* [REQUIREMENT]:
Line by line, retype the whole listing exactly.

* [INPUT RECORDS]:
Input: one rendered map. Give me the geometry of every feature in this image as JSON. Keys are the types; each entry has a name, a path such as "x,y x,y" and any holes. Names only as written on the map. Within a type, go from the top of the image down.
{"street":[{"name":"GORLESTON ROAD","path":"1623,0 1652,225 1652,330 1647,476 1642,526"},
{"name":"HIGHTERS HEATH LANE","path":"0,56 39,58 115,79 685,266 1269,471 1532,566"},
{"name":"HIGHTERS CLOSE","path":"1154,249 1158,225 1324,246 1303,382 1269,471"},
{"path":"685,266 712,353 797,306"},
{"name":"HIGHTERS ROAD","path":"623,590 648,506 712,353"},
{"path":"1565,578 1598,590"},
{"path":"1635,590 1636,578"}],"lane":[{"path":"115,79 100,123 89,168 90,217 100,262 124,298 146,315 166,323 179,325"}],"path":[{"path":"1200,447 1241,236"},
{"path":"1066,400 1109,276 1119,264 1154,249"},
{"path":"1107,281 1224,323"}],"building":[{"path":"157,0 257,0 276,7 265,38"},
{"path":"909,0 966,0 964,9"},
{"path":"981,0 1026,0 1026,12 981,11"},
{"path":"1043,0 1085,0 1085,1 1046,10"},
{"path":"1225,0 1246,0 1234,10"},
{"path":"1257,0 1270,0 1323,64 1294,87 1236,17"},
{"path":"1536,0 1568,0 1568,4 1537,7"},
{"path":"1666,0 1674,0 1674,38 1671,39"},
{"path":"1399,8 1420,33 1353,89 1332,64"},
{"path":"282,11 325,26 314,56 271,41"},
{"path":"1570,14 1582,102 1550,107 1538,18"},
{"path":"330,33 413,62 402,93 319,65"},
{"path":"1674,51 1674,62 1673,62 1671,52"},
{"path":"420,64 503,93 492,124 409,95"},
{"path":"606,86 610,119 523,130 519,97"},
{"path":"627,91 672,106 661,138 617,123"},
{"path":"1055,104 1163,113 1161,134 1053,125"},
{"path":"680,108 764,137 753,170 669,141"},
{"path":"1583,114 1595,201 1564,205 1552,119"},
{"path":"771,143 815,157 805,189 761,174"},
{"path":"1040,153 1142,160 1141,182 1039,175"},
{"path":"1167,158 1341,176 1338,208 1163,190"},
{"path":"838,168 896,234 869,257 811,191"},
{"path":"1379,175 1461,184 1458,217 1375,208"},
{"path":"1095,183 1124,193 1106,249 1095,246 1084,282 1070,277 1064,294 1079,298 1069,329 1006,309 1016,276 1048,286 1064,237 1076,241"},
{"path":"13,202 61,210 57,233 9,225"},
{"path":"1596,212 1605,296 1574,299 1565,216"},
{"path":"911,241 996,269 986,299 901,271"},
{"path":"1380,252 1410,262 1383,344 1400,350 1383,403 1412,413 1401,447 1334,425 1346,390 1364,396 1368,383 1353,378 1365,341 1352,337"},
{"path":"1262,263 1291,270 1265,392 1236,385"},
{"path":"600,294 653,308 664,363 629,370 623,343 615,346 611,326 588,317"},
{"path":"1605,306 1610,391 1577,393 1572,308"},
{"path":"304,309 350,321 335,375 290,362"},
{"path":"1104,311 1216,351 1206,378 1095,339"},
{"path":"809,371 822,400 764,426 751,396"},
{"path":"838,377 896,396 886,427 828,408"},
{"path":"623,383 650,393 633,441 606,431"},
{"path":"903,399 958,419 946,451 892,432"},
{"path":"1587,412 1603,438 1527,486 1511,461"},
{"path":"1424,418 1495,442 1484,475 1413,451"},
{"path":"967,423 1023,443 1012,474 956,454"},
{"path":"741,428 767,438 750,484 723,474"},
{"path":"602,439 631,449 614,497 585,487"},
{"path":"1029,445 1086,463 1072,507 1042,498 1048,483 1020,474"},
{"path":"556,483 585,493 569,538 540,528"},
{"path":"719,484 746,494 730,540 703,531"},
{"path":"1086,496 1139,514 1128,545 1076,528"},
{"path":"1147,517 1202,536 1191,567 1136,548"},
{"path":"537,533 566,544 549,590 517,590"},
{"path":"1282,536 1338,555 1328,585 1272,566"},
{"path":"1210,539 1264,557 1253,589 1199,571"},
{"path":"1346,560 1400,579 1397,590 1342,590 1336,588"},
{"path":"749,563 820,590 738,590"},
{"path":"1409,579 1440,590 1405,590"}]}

* [EXERCISE OUTPUT]:
Input: one rendered map. Give me the geometry of every feature in this image as JSON. Keys are the types; each entry has a name, a path such as "x,y x,y" and any holes. Names only as written on the map. Within a type, go from the top of the image down.
{"street":[{"name":"GORLESTON ROAD","path":"1623,0 1652,225 1652,330 1647,476 1642,526"},
{"name":"HIGHTERS HEATH LANE","path":"0,56 39,58 115,79 685,266 1269,471 1532,566"},
{"name":"HIGHTERS CLOSE","path":"1154,249 1158,225 1324,246 1303,382 1269,471"},
{"path":"685,266 712,353 797,306"},
{"name":"HIGHTERS ROAD","path":"623,590 648,506 712,353"},
{"path":"1565,578 1598,590"},
{"path":"1635,590 1636,578"}],"lane":[{"path":"115,79 100,123 89,168 90,217 100,262 124,298 146,315 166,323 179,325"}],"path":[{"path":"1200,447 1241,236"},
{"path":"1066,400 1109,276 1119,264 1154,249"},
{"path":"1107,281 1224,323"}],"building":[{"path":"157,0 257,0 276,7 265,38"},
{"path":"909,0 966,0 964,9"},
{"path":"981,0 1026,0 1026,12 981,11"},
{"path":"1043,0 1085,0 1085,1 1046,10"},
{"path":"1225,0 1246,0 1234,10"},
{"path":"1257,0 1270,0 1323,64 1294,87 1236,17"},
{"path":"1536,0 1568,0 1568,4 1537,7"},
{"path":"1666,0 1674,0 1674,38 1671,39"},
{"path":"1399,8 1420,33 1353,89 1332,64"},
{"path":"282,11 325,26 314,56 271,41"},
{"path":"1570,14 1582,102 1550,107 1538,18"},
{"path":"330,33 413,62 402,93 319,65"},
{"path":"1674,51 1674,62 1673,62 1671,52"},
{"path":"420,64 503,93 492,124 409,95"},
{"path":"606,86 610,119 523,130 519,97"},
{"path":"627,91 672,106 661,138 617,123"},
{"path":"1055,104 1163,113 1161,134 1053,125"},
{"path":"680,108 764,137 753,170 669,141"},
{"path":"1583,114 1595,201 1564,205 1552,119"},
{"path":"771,143 815,157 805,189 761,174"},
{"path":"1040,153 1142,160 1141,182 1039,175"},
{"path":"1167,158 1341,176 1338,208 1163,190"},
{"path":"838,168 896,234 869,257 811,191"},
{"path":"1379,175 1461,184 1458,217 1375,208"},
{"path":"1095,183 1124,193 1106,249 1095,246 1084,282 1070,277 1064,294 1079,298 1069,329 1006,309 1016,276 1048,286 1064,237 1076,241"},
{"path":"13,202 61,210 57,233 9,225"},
{"path":"1596,212 1605,296 1574,299 1565,216"},
{"path":"911,241 996,269 986,299 901,271"},
{"path":"1380,252 1410,262 1383,344 1400,350 1383,403 1412,413 1401,447 1334,425 1346,390 1364,396 1368,383 1353,378 1365,341 1352,337"},
{"path":"1262,263 1291,270 1265,392 1236,385"},
{"path":"600,294 653,308 664,363 629,370 623,343 615,346 611,326 588,317"},
{"path":"1605,306 1610,391 1577,393 1572,308"},
{"path":"304,309 350,321 335,375 290,362"},
{"path":"1104,311 1216,351 1206,378 1095,339"},
{"path":"809,371 822,400 764,426 751,396"},
{"path":"838,377 896,396 886,427 828,408"},
{"path":"623,383 650,393 633,441 606,431"},
{"path":"903,399 958,419 946,451 892,432"},
{"path":"1587,412 1603,438 1527,486 1511,461"},
{"path":"1424,418 1495,442 1484,475 1413,451"},
{"path":"967,423 1023,443 1012,474 956,454"},
{"path":"741,428 767,438 750,484 723,474"},
{"path":"602,439 631,449 614,497 585,487"},
{"path":"1029,445 1086,463 1072,507 1042,498 1048,483 1020,474"},
{"path":"556,483 585,493 569,538 540,528"},
{"path":"719,484 746,494 730,540 703,531"},
{"path":"1086,496 1139,514 1128,545 1076,528"},
{"path":"1147,517 1202,536 1191,567 1136,548"},
{"path":"537,533 566,544 549,590 517,590"},
{"path":"1282,536 1338,555 1328,585 1272,566"},
{"path":"1210,539 1264,557 1253,589 1199,571"},
{"path":"1346,560 1400,579 1397,590 1342,590 1336,588"},
{"path":"749,563 820,590 738,590"},
{"path":"1409,579 1440,590 1405,590"}]}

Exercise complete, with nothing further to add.